▶ [Text block]:
## START

Gabriel Lewis Buckner

Gabriel Lewis Buckner was born on July 17, 1838 in Jacksonville, Illinois, to James Francis Buckner and Gabriella Hawkins. By 1840, the family had moved to Hopkinsville, Kentucky, where James became a prominent lawyer and Whig Party politician. He spent eight years in the state House of Representatives, served as a delegate to Whig’s national convention in 1844, and represented Christian County in the state senate from 1848 to 1859. He owned 6 slaves in 1840, and that number soared to at least 61 by the outbreak of the Civil War.

Gabriel grew up in Hopkinsville and received his early education from a local Presbyterian minister. He enrolled at UVA in 1856 to study Latin, math, and modern languages, but poor health forced him to withdraw from the university after only a year. He then returned to Kentucky, where he helped manage the family’s plantation. During the secession crisis, Gabriel and his father remained fiercely loyal to the Union. In a speech in Christian County, James insisted that, “If the Union is lost, all is lost. Of what use are my slaves if we have no government? Life itself will be worthless if this glorious Union is destroyed.” James began recruiting a Unionist regiment during the summer of 1861, provisioning the men for weeks at his own expense. A Confederate raid, however, forced the unarmed volunteers to disperse, and James was temporarily taken prisoner. Although the terms of his parole prevented him from re-enlisting, he continued to champion the Union war effort and ultimately joined the Republican Party.

## END

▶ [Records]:
## START

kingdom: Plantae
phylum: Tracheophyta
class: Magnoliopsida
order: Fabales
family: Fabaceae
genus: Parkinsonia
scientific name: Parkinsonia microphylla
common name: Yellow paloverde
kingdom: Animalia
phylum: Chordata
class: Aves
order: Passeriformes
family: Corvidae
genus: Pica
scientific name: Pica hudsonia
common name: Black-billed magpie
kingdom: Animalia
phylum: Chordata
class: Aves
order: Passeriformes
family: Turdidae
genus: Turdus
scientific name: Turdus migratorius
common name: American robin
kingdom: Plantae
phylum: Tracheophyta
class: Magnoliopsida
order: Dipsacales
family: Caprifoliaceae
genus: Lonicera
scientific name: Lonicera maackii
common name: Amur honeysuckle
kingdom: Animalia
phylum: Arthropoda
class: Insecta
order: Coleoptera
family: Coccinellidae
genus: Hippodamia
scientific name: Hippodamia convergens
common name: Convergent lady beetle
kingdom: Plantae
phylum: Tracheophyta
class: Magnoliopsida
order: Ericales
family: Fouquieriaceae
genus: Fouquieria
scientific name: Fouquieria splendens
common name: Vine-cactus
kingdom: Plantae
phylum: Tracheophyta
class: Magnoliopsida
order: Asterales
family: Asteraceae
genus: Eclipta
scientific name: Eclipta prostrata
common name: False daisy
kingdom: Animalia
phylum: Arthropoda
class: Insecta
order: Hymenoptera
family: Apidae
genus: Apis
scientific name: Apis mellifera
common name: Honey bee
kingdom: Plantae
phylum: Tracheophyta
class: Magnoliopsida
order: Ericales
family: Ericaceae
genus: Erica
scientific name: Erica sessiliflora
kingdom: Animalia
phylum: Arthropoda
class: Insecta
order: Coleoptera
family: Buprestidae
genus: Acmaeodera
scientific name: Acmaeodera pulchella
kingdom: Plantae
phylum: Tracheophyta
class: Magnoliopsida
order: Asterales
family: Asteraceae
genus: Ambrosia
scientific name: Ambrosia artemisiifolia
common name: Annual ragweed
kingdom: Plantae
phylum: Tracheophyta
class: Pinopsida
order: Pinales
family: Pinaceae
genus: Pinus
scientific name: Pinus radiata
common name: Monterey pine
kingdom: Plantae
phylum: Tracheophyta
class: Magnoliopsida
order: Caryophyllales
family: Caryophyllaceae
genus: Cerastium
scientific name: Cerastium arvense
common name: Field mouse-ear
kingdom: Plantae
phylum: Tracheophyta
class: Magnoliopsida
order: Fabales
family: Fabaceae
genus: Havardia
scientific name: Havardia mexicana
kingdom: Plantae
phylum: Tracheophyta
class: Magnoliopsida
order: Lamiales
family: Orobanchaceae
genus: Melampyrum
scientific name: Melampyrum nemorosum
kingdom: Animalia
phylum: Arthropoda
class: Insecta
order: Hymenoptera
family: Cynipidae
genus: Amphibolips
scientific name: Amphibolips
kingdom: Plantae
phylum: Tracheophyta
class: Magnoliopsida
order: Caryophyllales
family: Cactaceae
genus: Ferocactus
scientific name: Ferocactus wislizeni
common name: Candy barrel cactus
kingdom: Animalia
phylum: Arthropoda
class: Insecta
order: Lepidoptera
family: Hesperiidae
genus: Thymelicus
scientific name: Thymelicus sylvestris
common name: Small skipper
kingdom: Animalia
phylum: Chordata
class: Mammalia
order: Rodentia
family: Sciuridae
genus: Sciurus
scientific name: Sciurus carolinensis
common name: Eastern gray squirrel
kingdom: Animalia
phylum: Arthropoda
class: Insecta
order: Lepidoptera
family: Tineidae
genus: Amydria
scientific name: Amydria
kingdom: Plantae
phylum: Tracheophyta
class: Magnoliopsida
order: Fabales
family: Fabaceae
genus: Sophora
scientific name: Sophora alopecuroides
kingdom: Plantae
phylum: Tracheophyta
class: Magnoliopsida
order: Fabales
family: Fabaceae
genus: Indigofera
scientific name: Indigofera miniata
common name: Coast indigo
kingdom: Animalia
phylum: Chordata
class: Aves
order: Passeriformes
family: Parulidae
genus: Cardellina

## END

▶ [Tasks to carry out]:
**A.** Answer these questions about the Buckner biography, one per line:
(i) In what city and state was Gabriel Lewis Buckner born?
(ii) How many slaves did James Francis Buckner own in 1840?
(iii) In what year did Gabriel enroll at UVA?
**B.** Reproduce the part of the Buckner biography starting at "Gabriel Lewis Buckner was" and ending at "the Civil War.".

▶ [Final results]:
**A.**
(i) Jacksonville, Illinois
(ii) 6
(iii) 1856

**B.**
Gabriel Lewis Buckner was born on July 17, 1838 in Jacksonville, Illinois, to James Francis Buckner and Gabriella Hawkins. By 1840, the family had moved to Hopkinsville, Kentucky, where James became a prominent lawyer and Whig Party politician. He spent eight years in the state House of Representatives, served as a delegate to Whig’s national convention in 1844, and represented Christian County in the state senate from 1848 to 1859. He owned 6 slaves in 1840, and that number soared to at least 61 by the outbreak of the Civil War.